蓝乐菱这才笑了,从采珍的手里接过一杯茶递了上去。
凌天河不吭气,一手接过仰脖一口喝了,这才觉得如火烧般的口腔喉咙稍微好过了些。
“到家了罢?走!下车!”
蓝乐菱豪爽地一挥手,娇小的身子一闪就钻了出去。
开开心心地跳下马车,转身就看见蓝风微皱着眉头不满地看着她,很显然刚才车厢里发生的一切给他全听了去!
“呃?!爹爹你什么时候站在这里的?”
她眼睛瞪大了,有些做贼心虚地问。
“你啊!就可劲地折腾罢!”
蓝风叹了一口气,冷冷地丢下一句话后自去迎那可怜的太子。
蓝乐菱讪讪地一笑,伸了伸舌头,抬头往蓝府大门口望去。
已经很给你面子了!
蓝乐菱讪讪地一笑,伸了伸舌头,抬头往蓝府大门口望去。
不过一个月没有回来,蓝乐菱却有无限的感慨。
在这一个月里,她得到了最渴望的爱情,却也失去了最珍贵的友谊。
还第一次领略到权势会让一个人变得利欲熏生,践踏他人的性命!
看着门口那两个气势雄伟的雄狮,她略微有些惆怅。
她成熟了!
不再幼稚天真了!
她的心背上了枷锁!
一日不让紫鸢沉冤得雪,她就一日不得安宁。
苦笑一声,她没有等蓝风等人,一个人就缓缓地往那个熟悉而又心心念念的家走去。
这时,突然一个家丁从里面出来,一见到她就像见了鬼似地往里边疯跑,一边跑一边大叫:“小姐回来了!小姐回来了!”
蓝乐菱原本心情有些糟糕的,可是一听到他那惊慌失措的叫声,不禁又噗哧一声笑出了声。
她知道他那句话的意思,分明就是在叫‘小姐回来了!所有的人,包括鸡啊猫啊狗啊的,全都藏起来!’
他们一向见到她就像见到鬼一样的害怕恐惧,生怕她拿他们作靶子,当试验品,这个府里的下人们大概都害怕她的回归罢?
可是怎么办?
她想他们呢!
一个戏谑的笑淡淡地浮现于嘴角,她兴冲冲地提起裙摆,也笑着大叫道:“本小姐回来了!所有人包括鸡啊猫啊狗啊的不到大厅候迎本小姐的,赏爆炒粟子一百个!”

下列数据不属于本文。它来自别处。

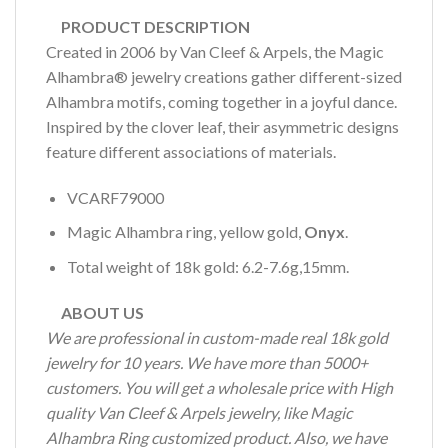
PRODUCT DESCRIPTION
Created in 2006 by Van Cleef & Arpels, the Magic
Alhambra® jewelry creations gather different-sized
Alhambra motifs, coming together in a joyful dance.
Inspired by the clover leaf, their asymmetric designs
feature different associations of materials.
VCARF79000
Magic Alhambra ring, yellow gold,
Onyx
.
Total weight of 18k gold: 6.2-7.6g,15mm.
ABOUT US
We are professional in custom-made real 18k gold
jewelry for 10 years. We have more than 5000+
customers. You will get a wholesale price with High
quality Van Cleef & Arpels jewelry, like Magic
Alhambra Ring customized product. Also, we have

这一声如晴天霹雳当场震翻了许多人,不仅仅让里面的所有下人吓得惊慌失措地急匆匆地往大厅里聚合,还包括她身后包括蓝风在内的一众人也都被她的豪言壮语给雷翻了。
采珍笑着小声地说道:“太子爷,如此看来,蓝主子在琉璃宫还算已经很给你面子了!”
凌天河苦笑着道:“我现在也这么觉得。”
蓝风很有些不好意思地干咳两声,以此来掩饰他的尴尬。
小惩大戒那是一定要的!
蓝风很有些不好意思地干咳两声,以此来掩饰他的尴尬。
一阵鸡飞狗跳之后,所有的人围坐在饭桌前,安以珊本来安排凌天河和蓝乐菱坐在一起的,可是她偏不肯,说是好久没和师傅和娘亲在一起了,非得要夹在他们中间不可。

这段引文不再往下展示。